▶ TASK INSTRUCTIONS: Exactly as given, write out all the entries again.

(Electronic design automation data)
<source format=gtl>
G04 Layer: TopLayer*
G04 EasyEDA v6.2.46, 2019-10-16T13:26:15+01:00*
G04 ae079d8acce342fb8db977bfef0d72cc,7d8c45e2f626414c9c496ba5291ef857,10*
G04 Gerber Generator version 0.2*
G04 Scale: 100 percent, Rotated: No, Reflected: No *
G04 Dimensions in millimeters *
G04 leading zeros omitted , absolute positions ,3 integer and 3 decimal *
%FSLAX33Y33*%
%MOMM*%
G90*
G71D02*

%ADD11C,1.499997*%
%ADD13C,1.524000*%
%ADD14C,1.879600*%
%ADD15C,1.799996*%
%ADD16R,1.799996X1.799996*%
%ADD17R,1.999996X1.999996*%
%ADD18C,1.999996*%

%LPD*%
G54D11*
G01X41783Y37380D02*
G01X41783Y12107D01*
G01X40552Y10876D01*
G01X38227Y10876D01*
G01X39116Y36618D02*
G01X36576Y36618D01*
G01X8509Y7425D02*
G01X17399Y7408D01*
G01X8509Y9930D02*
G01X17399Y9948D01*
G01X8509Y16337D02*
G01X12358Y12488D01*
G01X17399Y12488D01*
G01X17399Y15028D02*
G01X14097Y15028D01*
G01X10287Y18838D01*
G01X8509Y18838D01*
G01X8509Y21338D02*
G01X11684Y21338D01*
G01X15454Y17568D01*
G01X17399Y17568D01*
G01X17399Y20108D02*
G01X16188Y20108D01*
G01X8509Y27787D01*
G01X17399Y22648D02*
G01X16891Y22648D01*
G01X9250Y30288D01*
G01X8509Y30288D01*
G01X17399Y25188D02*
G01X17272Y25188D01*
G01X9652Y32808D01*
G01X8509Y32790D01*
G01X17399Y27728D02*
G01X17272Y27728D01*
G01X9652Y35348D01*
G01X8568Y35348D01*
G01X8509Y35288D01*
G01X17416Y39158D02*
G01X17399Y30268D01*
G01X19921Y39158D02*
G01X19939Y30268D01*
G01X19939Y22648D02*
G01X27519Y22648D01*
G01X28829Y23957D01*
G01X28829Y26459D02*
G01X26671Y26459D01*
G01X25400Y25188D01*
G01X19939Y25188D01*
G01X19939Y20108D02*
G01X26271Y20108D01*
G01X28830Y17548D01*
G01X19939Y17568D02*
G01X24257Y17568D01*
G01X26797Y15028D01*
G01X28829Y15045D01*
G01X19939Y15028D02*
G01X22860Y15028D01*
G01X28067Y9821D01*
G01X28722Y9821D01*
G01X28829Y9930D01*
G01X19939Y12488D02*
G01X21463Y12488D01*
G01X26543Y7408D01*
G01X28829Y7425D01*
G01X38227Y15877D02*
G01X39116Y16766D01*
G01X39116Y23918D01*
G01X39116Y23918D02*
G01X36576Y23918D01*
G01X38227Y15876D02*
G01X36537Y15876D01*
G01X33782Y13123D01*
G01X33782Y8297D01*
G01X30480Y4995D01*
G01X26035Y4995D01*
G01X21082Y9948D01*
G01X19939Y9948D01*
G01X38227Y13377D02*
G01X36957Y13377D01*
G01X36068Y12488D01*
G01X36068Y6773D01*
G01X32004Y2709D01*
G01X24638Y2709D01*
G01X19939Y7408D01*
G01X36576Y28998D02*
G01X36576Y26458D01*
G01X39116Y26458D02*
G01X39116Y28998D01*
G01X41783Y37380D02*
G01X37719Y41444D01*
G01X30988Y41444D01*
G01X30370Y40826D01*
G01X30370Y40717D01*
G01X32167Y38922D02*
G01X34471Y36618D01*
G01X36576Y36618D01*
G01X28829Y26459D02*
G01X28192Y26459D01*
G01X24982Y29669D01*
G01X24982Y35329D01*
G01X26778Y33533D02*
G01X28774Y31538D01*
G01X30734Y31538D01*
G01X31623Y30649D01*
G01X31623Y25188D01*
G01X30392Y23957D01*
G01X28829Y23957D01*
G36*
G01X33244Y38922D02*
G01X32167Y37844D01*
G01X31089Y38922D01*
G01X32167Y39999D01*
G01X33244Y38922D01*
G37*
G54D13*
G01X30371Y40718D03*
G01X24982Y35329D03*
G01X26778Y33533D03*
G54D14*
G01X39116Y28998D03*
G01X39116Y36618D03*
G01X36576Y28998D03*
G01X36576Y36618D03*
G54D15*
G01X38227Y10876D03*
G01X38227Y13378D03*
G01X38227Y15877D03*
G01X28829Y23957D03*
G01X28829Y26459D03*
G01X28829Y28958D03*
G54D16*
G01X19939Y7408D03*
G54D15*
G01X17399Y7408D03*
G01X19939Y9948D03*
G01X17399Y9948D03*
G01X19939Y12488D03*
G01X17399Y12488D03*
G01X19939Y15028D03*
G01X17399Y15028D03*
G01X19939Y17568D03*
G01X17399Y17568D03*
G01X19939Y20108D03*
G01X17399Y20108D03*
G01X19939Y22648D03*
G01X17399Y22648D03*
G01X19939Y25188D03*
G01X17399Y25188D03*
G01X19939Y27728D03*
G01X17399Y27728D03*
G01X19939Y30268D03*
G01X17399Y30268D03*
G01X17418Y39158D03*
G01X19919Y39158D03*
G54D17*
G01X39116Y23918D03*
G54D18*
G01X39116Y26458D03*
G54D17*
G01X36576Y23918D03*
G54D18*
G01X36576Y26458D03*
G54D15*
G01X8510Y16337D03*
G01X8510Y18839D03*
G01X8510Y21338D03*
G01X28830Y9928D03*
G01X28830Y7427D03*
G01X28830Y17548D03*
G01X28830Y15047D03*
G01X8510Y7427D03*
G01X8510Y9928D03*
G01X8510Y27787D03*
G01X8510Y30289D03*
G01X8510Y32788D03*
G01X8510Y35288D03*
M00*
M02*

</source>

▶ YOUR SOLUTION:
<source format=gtl>
G04 Layer: TopLayer*
G04 EasyEDA v6.2.46, 2019-10-16T13:26:15+01:00*
G04 ae079d8acce342fb8db977bfef0d72cc,7d8c45e2f626414c9c496ba5291ef857,10*
G04 Gerber Generator version 0.2*
G04 Scale: 100 percent, Rotated: No, Reflected: No *
G04 Dimensions in millimeters *
G04 leading zeros omitted , absolute positions ,3 integer and 3 decimal *
%FSLAX33Y33*%
%MOMM*%
G90*
G71D02*

%ADD11C,1.499997*%
%ADD13C,1.524000*%
%ADD14C,1.879600*%
%ADD15C,1.799996*%
%ADD16R,1.799996X1.799996*%
%ADD17R,1.999996X1.999996*%
%ADD18C,1.999996*%

%LPD*%
G54D11*
G01X41783Y37380D02*
G01X41783Y12107D01*
G01X40552Y10876D01*
G01X38227Y10876D01*
G01X39116Y36618D02*
G01X36576Y36618D01*
G01X8509Y7425D02*
G01X17399Y7408D01*
G01X8509Y9930D02*
G01X17399Y9948D01*
G01X8509Y16337D02*
G01X12358Y12488D01*
G01X17399Y12488D01*
G01X17399Y15028D02*
G01X14097Y15028D01*
G01X10287Y18838D01*
G01X8509Y18838D01*
G01X8509Y21338D02*
G01X11684Y21338D01*
G01X15454Y17568D01*
G01X17399Y17568D01*
G01X17399Y20108D02*
G01X16188Y20108D01*
G01X8509Y27787D01*
G01X17399Y22648D02*
G01X16891Y22648D01*
G01X9250Y30288D01*
G01X8509Y30288D01*
G01X17399Y25188D02*
G01X17272Y25188D01*
G01X9652Y32808D01*
G01X8509Y32790D01*
G01X17399Y27728D02*
G01X17272Y27728D01*
G01X9652Y35348D01*
G01X8568Y35348D01*
G01X8509Y35288D01*
G01X17416Y39158D02*
G01X17399Y30268D01*
G01X19921Y39158D02*
G01X19939Y30268D01*
G01X19939Y22648D02*
G01X27519Y22648D01*
G01X28829Y23957D01*
G01X28829Y26459D02*
G01X26671Y26459D01*
G01X25400Y25188D01*
G01X19939Y25188D01*
G01X19939Y20108D02*
G01X26271Y20108D01*
G01X28830Y17548D01*
G01X19939Y17568D02*
G01X24257Y17568D01*
G01X26797Y15028D01*
G01X28829Y15045D01*
G01X19939Y15028D02*
G01X22860Y15028D01*
G01X28067Y9821D01*
G01X28722Y9821D01*
G01X28829Y9930D01*
G01X19939Y12488D02*
G01X21463Y12488D01*
G01X26543Y7408D01*
G01X28829Y7425D01*
G01X38227Y15877D02*
G01X39116Y16766D01*
G01X39116Y23918D01*
G01X39116Y23918D02*
G01X36576Y23918D01*
G01X38227Y15876D02*
G01X36537Y15876D01*
G01X33782Y13123D01*
G01X33782Y8297D01*
G01X30480Y4995D01*
G01X26035Y4995D01*
G01X21082Y9948D01*
G01X19939Y9948D01*
G01X38227Y13377D02*
G01X36957Y13377D01*
G01X36068Y12488D01*
G01X36068Y6773D01*
G01X32004Y2709D01*
G01X24638Y2709D01*
G01X19939Y7408D01*
G01X36576Y28998D02*
G01X36576Y26458D01*
G01X39116Y26458D02*
G01X39116Y28998D01*
G01X41783Y37380D02*
G01X37719Y41444D01*
G01X30988Y41444D01*
G01X30370Y40826D01*
G01X30370Y40717D01*
G01X32167Y38922D02*
G01X34471Y36618D01*
G01X36576Y36618D01*
G01X28829Y26459D02*
G01X28192Y26459D01*
G01X24982Y29669D01*
G01X24982Y35329D01*
G01X26778Y33533D02*
G01X28774Y31538D01*
G01X30734Y31538D01*
G01X31623Y30649D01*
G01X31623Y25188D01*
G01X30392Y23957D01*
G01X28829Y23957D01*
G36*
G01X33244Y38922D02*
G01X32167Y37844D01*
G01X31089Y38922D01*
G01X32167Y39999D01*
G01X33244Y38922D01*
G37*
G54D13*
G01X30371Y40718D03*
G01X24982Y35329D03*
G01X26778Y33533D03*
G54D14*
G01X39116Y28998D03*
G01X39116Y36618D03*
G01X36576Y28998D03*
G01X36576Y36618D03*
G54D15*
G01X38227Y10876D03*
G01X38227Y13378D03*
G01X38227Y15877D03*
G01X28829Y23957D03*
G01X28829Y26459D03*
G01X28829Y28958D03*
G54D16*
G01X19939Y7408D03*
G54D15*
G01X17399Y7408D03*
G01X19939Y9948D03*
G01X17399Y9948D03*
G01X19939Y12488D03*
G01X17399Y12488D03*
G01X19939Y15028D03*
G01X17399Y15028D03*
G01X19939Y17568D03*
G01X17399Y17568D03*
G01X19939Y20108D03*
G01X17399Y20108D03*
G01X19939Y22648D03*
G01X17399Y22648D03*
G01X19939Y25188D03*
G01X17399Y25188D03*
G01X19939Y27728D03*
G01X17399Y27728D03*
G01X19939Y30268D03*
G01X17399Y30268D03*
G01X17418Y39158D03*
G01X19919Y39158D03*
G54D17*
G01X39116Y23918D03*
G54D18*
G01X39116Y26458D03*
G54D17*
G01X36576Y23918D03*
G54D18*
G01X36576Y26458D03*
G54D15*
G01X8510Y16337D03*
G01X8510Y18839D03*
G01X8510Y21338D03*
G01X28830Y9928D03*
G01X28830Y7427D03*
G01X28830Y17548D03*
G01X28830Y15047D03*
G01X8510Y7427D03*
G01X8510Y9928D03*
G01X8510Y27787D03*
G01X8510Y30289D03*
G01X8510Y32788D03*
G01X8510Y35288D03*
M00*
M02*

</source>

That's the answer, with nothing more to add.